What is your latest project? When will it be available and where can people in different parts of the world get it?
We’ve just done a few shows with Bushman’s Revenge and collaborated a bit with people like Susanne Sundfør and Kjetil Møster. It’s been great. The band has never sounded better. We’re going back to Japan soon, which I’m really looking forward to, and there’s been talk about a double vinyl live album at the end of the year on Runegrammofon.
My other band Grand General, with Ola Kvernberg and people from Mototpsycho, Goat the Head, and the Core will also be releasing its debut record on Runegrammofon in February.
The main Bushman’s Revenge album is A Little Bit of Big Bonanza [runegrammofon]We so much fun in the studio, and time, so we decided to record do a limited edition cover album, Never Mind The Botox, at the same time just for fun.

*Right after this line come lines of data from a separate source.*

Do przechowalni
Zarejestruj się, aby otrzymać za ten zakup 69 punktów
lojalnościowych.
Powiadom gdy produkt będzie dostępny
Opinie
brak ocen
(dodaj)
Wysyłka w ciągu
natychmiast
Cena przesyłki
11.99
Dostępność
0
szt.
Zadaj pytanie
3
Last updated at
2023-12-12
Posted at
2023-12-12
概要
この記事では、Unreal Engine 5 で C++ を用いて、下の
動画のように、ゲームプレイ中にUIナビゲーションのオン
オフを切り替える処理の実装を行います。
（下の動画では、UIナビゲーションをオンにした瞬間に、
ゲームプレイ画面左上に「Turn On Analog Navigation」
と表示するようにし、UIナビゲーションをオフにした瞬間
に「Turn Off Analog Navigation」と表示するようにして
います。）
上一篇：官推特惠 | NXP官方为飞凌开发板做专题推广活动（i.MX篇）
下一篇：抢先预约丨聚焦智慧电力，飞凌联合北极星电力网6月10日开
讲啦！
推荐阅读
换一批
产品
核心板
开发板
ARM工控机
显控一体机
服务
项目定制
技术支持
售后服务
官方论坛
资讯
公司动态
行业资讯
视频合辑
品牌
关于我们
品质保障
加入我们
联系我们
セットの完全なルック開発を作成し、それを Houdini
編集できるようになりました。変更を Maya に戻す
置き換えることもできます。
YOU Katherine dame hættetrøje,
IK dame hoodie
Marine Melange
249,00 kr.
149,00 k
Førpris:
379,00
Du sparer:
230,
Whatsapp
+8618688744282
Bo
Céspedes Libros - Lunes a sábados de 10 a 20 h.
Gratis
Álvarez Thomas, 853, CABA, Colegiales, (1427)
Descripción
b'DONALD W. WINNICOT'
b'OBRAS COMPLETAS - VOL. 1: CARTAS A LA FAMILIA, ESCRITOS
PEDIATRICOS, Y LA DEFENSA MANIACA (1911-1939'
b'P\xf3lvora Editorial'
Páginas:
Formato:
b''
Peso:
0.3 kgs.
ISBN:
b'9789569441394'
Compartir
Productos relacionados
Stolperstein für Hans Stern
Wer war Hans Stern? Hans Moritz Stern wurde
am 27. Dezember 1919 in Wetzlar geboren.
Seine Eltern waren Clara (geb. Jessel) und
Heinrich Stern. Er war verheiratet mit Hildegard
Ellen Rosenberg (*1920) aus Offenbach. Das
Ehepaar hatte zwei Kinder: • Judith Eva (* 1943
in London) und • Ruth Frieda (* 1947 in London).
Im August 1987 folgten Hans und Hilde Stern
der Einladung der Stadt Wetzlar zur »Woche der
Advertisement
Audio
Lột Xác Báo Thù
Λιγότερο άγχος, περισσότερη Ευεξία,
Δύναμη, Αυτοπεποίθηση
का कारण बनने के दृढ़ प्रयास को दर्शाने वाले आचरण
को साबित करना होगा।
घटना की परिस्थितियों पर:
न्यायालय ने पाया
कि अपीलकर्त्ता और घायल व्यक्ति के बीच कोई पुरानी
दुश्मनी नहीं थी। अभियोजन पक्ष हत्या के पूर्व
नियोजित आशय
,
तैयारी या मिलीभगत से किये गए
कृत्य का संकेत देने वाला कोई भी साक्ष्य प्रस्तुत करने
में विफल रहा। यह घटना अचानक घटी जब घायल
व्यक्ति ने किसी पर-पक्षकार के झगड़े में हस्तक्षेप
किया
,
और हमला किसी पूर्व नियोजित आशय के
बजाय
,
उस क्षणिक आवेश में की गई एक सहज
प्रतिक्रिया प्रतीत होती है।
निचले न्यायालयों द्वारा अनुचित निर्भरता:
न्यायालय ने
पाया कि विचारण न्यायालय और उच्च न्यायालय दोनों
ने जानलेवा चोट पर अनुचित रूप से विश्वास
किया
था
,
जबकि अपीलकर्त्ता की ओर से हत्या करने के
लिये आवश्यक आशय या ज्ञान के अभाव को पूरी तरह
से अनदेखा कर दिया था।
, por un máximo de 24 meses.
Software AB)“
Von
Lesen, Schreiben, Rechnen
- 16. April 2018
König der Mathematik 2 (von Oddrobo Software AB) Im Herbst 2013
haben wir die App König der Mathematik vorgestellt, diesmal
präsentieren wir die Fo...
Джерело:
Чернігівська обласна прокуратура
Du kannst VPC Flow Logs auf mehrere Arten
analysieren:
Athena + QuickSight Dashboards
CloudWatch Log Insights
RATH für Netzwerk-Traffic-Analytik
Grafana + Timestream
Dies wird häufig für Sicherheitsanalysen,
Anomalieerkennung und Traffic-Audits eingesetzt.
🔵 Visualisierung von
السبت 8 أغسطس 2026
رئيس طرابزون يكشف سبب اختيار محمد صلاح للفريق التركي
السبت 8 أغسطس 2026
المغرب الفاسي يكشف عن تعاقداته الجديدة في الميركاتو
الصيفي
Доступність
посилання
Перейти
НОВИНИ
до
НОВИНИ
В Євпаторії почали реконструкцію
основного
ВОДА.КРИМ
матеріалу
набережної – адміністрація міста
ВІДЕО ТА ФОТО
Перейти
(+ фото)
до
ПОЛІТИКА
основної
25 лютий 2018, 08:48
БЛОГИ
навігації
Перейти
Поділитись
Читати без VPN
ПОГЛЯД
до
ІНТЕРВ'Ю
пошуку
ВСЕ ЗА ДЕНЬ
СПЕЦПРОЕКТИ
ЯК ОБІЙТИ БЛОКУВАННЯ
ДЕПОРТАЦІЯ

We’ll also be releasing a double vinyl live album within the end of the year, along with Grand General, my other band, on the same label.
I have a bunch of projects, but lately the big news is I’ve stopped using a pick. I’ve never played with my fingers before, but forgot to bring one a few weeks ago, and realized I came much closer to playing what I wanted without one. I was getting fed up with my own playing anyway—so now I’m a fingerpicker. I don’t have a clue what I’m doing, but I’ve been having more fun playing than ever.